What is needed: Write out the forum thread on Kreg track verbatim, from "## Andycase (20" up to and including "foxhunter (21 Apr 2012)".

Excerpt to read:
# kreg trak



## pip1954 (19 Apr 2012)

hi where is the cheapest place to buy this type of track and "fittings",are there cheaper brands
many thanks pip


----------



## Andy RV (19 Apr 2012)

If it's just the T-track you're after axminster done their own version which i'd imagine is cheaper.


----------



## marcros (19 Apr 2012)

or rutlands, but as usual out of stock

http://www.rutlands.co.uk/workshop-&-po ... 22-section


----------



## PsyMan (20 Apr 2012)

http://fwd4.me/0yo9

Thats a lot cheaper than Rutlands (Axminster), they also have a link to their 148 peice jig making kit on there too (although one review of the kit suggests that the threads are not metric?, I can't confirm that).


----------



## Andycase (20 Apr 2012)

Toolstream are going to be sole suppliers of Kreg and items should be on their website within a week.
I've seen what the list prices are going to be and they appear at a glance to be cheaper than current suppliers.
Might change but might be worth waiting a week or 2 until the items are added to the toolstream website


----------



## foxhunter (21 Apr 2012)

Tilgear have some track in their spring 'clearout'.


----------



## Greengrass (21 Apr 2012)

Is this something that you can incorporate into a work bench? 

atb, 

GG


----------

Record set:
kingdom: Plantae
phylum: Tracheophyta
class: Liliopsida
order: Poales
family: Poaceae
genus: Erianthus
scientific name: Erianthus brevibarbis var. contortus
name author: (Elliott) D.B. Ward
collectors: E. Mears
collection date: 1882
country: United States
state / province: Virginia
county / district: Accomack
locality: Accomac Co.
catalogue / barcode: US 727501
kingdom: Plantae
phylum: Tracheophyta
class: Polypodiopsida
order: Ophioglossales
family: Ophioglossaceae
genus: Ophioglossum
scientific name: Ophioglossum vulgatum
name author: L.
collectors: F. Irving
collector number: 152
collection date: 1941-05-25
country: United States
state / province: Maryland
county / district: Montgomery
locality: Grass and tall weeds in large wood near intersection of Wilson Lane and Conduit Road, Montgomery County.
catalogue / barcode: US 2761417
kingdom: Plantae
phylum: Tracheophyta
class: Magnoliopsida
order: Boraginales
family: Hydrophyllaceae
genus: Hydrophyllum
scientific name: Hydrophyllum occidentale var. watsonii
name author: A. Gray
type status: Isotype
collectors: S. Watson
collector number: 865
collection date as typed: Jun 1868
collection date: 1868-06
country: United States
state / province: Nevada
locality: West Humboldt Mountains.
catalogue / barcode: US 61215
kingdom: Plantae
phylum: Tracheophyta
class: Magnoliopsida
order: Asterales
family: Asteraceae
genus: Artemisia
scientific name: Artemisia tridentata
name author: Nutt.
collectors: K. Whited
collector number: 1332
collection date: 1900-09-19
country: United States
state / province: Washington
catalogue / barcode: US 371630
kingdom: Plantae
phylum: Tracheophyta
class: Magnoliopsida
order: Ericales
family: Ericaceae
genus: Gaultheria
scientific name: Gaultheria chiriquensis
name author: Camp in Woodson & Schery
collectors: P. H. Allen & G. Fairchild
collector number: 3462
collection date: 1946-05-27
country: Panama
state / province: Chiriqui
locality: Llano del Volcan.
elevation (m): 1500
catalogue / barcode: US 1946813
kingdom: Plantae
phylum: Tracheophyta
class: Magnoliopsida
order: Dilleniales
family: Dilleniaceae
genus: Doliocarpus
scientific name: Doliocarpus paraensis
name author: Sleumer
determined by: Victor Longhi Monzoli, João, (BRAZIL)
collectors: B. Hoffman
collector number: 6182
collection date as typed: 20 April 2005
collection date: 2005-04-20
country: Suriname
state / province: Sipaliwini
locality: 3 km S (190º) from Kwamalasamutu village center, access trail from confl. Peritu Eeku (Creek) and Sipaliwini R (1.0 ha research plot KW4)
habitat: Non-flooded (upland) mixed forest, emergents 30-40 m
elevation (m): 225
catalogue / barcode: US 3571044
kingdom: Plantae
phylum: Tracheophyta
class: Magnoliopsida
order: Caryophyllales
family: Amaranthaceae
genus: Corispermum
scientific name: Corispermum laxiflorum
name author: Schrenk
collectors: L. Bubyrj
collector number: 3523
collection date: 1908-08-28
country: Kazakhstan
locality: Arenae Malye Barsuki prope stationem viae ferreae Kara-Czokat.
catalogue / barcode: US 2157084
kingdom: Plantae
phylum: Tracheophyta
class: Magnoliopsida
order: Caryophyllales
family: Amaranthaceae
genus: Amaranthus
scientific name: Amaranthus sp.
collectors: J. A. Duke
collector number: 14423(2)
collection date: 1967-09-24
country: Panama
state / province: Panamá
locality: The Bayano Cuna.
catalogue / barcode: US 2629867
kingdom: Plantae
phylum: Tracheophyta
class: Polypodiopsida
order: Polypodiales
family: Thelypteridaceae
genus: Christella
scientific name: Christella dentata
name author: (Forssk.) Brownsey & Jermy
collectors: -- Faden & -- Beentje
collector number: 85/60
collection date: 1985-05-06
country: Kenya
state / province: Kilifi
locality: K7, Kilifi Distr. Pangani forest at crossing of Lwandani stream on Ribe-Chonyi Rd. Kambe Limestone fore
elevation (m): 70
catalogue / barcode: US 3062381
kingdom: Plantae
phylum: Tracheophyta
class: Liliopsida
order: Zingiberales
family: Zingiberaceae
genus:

Exercise output:
## Andycase (20 Apr 2012)

Toolstream are going to be sole suppliers of Kreg and items should be on their website within a week.
I've seen what the list prices are going to be and they appear at a glance to be cheaper than current suppliers.
Might change but might be worth waiting a week or 2 until the items are added to the toolstream website


----------



## foxhunter (21 Apr 2012)